The V-Reds - or the V-Pinks, if you prefer - opened the scoring when Lee snapped a shot from the right circle that beat Lavigne on the long side 6:25 into the game.
It was the only goal of a first period that - forgive them, Mark - lacked intensity, if you dare say such a thing about this once bitter rivalry. Blame the circumstances: two teams at opposite ends of the Atlantic University Sport men's hockey conference standings and destined to finish there, essentially playing out the string. The only thing at stake this night was the V-Reds' 26-game winning streak over the Tommies.
"Full marks to them because I thought they played really well early," said Bailey, a co-winner, along with the idle Hunter Tremblay, of the Mark Jeffrey scholarship. "We had a hard time getting out of our zone by times. Some of that was poor execution on our part.
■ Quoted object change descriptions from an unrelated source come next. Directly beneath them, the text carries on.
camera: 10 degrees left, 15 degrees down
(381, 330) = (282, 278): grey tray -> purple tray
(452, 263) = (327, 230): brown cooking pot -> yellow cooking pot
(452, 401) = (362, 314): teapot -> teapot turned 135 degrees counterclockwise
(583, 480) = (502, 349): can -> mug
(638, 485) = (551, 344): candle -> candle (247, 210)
We had a really strong second, and the third wasn't that good, but obviously we got the two points and we're going to start building toward the playoffs.
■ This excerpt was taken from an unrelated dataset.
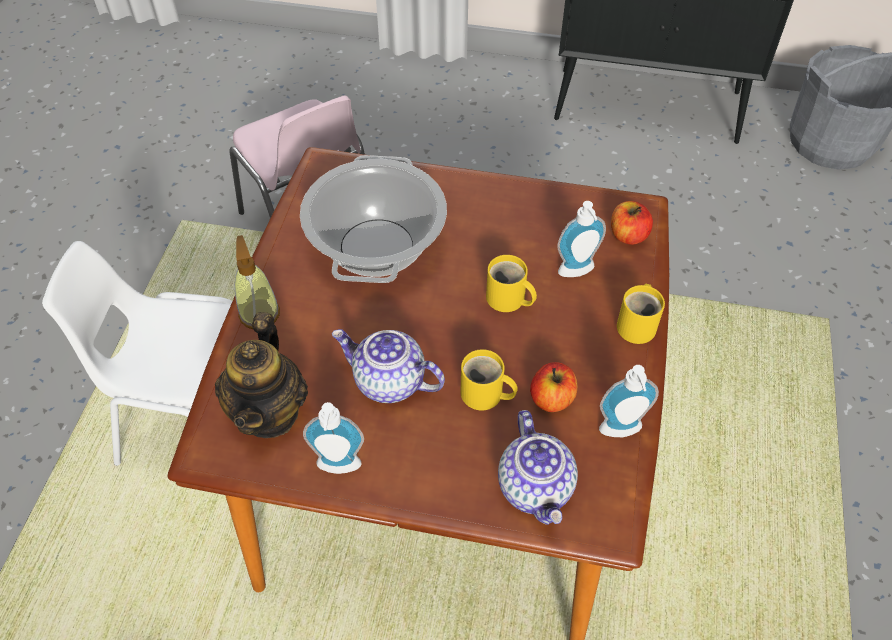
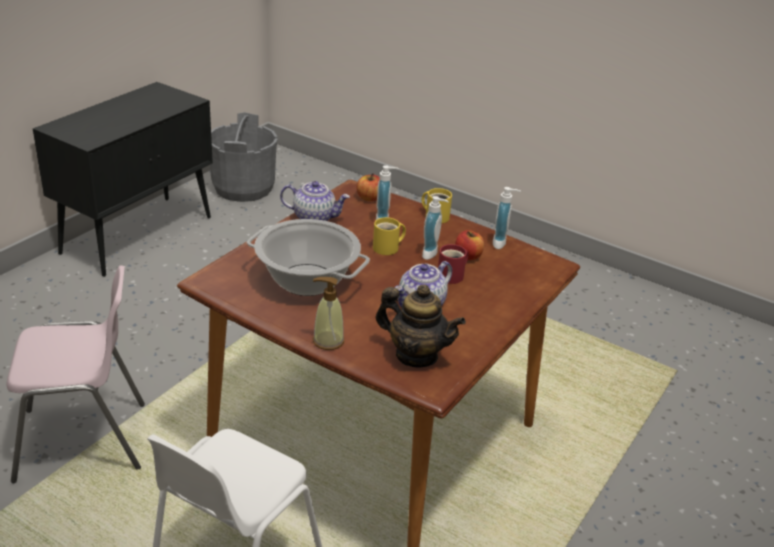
camera: 70 degrees left, 20 degrees down
(338, 468) = (475, 339): soap dispenser -> soap dispenser (432, 254)
(485, 395) = (453, 276): yellow mug -> red mug
(536, 487) = (522, 278): teapot -> teapot (314, 218)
"With all due respect, it's a tough game to gauge on whether you're ramping it up or not," Bailey said. "There's a lot of pride on the line, but as far as the standings go, there's not a lot of jockeying going on."
The V-Reds worked just hard enough to make it 27, and by the time the teams meet again, it will be five years since the Tommies last won, in October 2006.
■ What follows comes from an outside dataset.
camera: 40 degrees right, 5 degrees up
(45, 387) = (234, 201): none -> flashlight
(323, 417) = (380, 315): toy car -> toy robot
Goaltender Lavigne went down briefly, appearing to stretch his groin as he slid across to deny MacNeil a scoring chance with 11:23 left.
On the next foray up ice, Bailey had plenty of time to put his own rebound past a floundering Lavigne.
Todd did a little dipsy-doodle number past Erick Tremblay and deposited it past Lavigne to make it 3-0 at 17:02 and there was a brief burst of passion off the faceoff at centre ice that produced a couple of penalties and the Tommies' second shot of the period shortly thereafter.
Cameron broke Yeomans' bid for the shutout, the only suspense remaining. Well, there was that, and there was the matter of Todd's shoulder.
He left the ice with 12 minutes left and went right down the runway in some discomfort. His shoulder popped out, but he'll return at some point - not as soon as this weekend, when the V-Reds complete the regular season with games at Acadia and Dalhousie - but before the puck drops for nationals.
"It may take five days, it may take 10 days, it may take 14 days, but he'll be back playing," said MacDougall. Hunter Tremblay missed the game with a virus.
The highlights were more around the testimonials from six surviving cancer patients who told their stories on the big screen; the ice-scraping crew who shovelled the goaltender's creases during the television timeouts; the presentation of the Jeffrey scholarship to Bailey and Tremblay, and the presentation of a $7,025 cheque to Shoot for the Cure project chair and UNB women's basketball coach Jeff Speedy to kick off the Shoot for the Cure initiative on the UNB campus which continues with men's and women's basketball games in the Pit on Friday and Saturday and the volleyball matches Saturday and Sunday.